Еще несколько черт, чтобы завершить психологический портрет этого декадента. Он заставляет свою «маленькую принцессу» рассказывать: «Когда мне было двенадцать лет, я любила, как только оставалась одна в деревне, снимать туфли и чулки и погружать босые ноги в теплую грязь. Я проводила так целые часы, и это вызывало у меня дрожь удовольствия по всему телу». М. Баррес напоминает свою героиню; он «испытывает дрожь удовольствия по всему телу», когда «погружается в теплую грязь».
«Нет ни одной детали в биографии Береники, которая не была бы шокирующей», — так начинается третья глава «Сада Береники». «Я, однако, сохраняю от нее лишь самые тонкие ощущения». Эта Береника была танцовщицей в парижском театре «Эдем», которую мать и старшая сестра продали в раннем детстве каким-то старым преступникам и которую позже любовник вырвал из проституции, уже осквернившей ее детство. Этот любовник умирает и оставляет ей значительное состояние. Герой романа, знавший ее еще уличным ребенком, встречает ее в Арле, куда он прибывает в качестве буланжистского кандидата в Палату депутатов, и возобновляет с ней прежние отношения. Что больше всего очаровывает его в их связи и в высшей степени усиливает его удовольствие, так это мысль о той сильной любви, которую она питала к своему умершему любовнику, и о той самоотдаче, с которой она покоилась в его объятиях. «Моя Береника, которая все еще носит на своих бледных губах и на ослепительных зубах поцелуи господина де Транса [упомянутого любовника]... Юноша, которого больше нет, оставил ей столько страсти, сколько может вместить женское сердце» (стр. 138). Чувство, которое М. Баррес стремится увенчать с помощью напыщенных, высокопарных выражений, — это просто хорошо известное возбуждение, которое испытывают дряхлые грешники при виде эротических подвигов других. Все, кто знаком с парижской жизнью, знают, что в Париже означает вуайерист, или подглядывающий. М. Баррес предстает здесь как метафизический вуайерист. И все же он хотел бы заставить нас поверить, что его маленькая уличная девка, чьи грязные приключения он описывает с теплотой любви и энтузиазмом дилетанта, в действительности является символом; он претендует на то, что создал ее лишь как символист. «Молодая женщина видится рядом с молодым человеком. Не есть ли это скорее история души с ее двумя элементами, женским и мужским?» Или же рядом с «Я», которое оберегает себя, желает познать и утвердить себя, находится также воображение в молодом и чувствительном человеке, ради вкуса к удовольствиям и бродяжничеству? [300] Можно с полным правом спросить его, где же «символизм» в биографических деталях Петит Секусс, имени, которое он дает своему «символу».

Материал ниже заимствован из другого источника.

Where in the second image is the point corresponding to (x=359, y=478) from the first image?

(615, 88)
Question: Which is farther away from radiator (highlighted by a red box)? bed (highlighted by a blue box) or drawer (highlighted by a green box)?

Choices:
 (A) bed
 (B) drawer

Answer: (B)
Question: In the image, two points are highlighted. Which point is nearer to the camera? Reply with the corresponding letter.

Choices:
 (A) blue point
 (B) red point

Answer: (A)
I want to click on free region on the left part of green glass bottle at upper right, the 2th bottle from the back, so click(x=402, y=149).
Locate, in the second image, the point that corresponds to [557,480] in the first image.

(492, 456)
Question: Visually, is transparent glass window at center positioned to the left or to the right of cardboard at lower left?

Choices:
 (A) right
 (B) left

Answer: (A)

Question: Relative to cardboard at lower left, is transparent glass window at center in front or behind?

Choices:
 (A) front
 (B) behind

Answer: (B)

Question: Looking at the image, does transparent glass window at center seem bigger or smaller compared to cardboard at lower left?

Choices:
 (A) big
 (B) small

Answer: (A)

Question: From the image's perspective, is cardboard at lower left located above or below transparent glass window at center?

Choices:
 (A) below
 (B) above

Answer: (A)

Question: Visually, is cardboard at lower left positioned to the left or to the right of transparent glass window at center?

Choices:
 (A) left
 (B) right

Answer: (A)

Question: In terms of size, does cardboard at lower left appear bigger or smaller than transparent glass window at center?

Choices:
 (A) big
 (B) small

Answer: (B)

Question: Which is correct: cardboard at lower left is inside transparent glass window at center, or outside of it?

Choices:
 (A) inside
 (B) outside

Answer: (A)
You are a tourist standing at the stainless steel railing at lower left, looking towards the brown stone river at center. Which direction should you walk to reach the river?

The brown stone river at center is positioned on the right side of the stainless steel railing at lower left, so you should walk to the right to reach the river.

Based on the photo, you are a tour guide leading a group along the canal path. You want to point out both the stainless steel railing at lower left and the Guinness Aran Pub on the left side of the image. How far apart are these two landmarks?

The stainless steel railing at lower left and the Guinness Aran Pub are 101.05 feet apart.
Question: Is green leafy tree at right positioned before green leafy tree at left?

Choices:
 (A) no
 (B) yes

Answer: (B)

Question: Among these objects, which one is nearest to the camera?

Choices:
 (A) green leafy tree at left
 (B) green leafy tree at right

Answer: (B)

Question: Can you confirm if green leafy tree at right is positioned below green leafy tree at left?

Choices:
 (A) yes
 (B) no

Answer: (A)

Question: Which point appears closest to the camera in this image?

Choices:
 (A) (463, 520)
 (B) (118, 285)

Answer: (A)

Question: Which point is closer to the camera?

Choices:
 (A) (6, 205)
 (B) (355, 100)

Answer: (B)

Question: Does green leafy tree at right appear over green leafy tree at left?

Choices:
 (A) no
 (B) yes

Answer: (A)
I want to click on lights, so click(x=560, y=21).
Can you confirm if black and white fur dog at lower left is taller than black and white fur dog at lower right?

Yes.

Болезнь и разложение вызывают у него привычное бодлеровское влечение. «Когда Береника была маленькой девочкой, — говорит он в «Саде Береники» (стр. 72), — я очень жалел, что у нее нет какого-нибудь физического недостатка... Изъян — это то, что я предпочитаю всему... он льстит самым дорогим слабостям моего ума». А в одном месте (стр. 282) высмеивается инженер, «который желает заменить какой-нибудь пруд для карпов нашими болотами, полными прекрасных лихорадок».
Стигматы вырождения, известные как зоофилия, или чрезмерная любовь к животным, сильно проявляются в нем. Когда он особенно хочет назидать себя, он бежит «созерцать прекрасные глаза тюленя и терзаться таинственными страданиями этих нежных животных, показанных в их бассейне, братьев собак и нас самих». [301] Единственный воспитатель, которого признает М. Баррес, — это собака. «Воспитание, которое дает собака, поистине превосходно!... Наши гимназисты, перегруженные интеллектуальными приобретениями, которые остаются в них как понятия, а не как методы чувствования, отягощенные мнениями, которые они не в состоянии до конца постичь, могли бы научиться у собаки прекрасной непринужденности, дару слушать, инстинкту своего “Я”». [302] И не следует воображать, что в подобных отрывках он подшучивает над собой или издевается над филистером, который мог по недосмотру стать читателем книги. Роль, которую играют в романе две собаки, свидетельствует о том, что процитированные фразы сказаны с горькой серьезностью.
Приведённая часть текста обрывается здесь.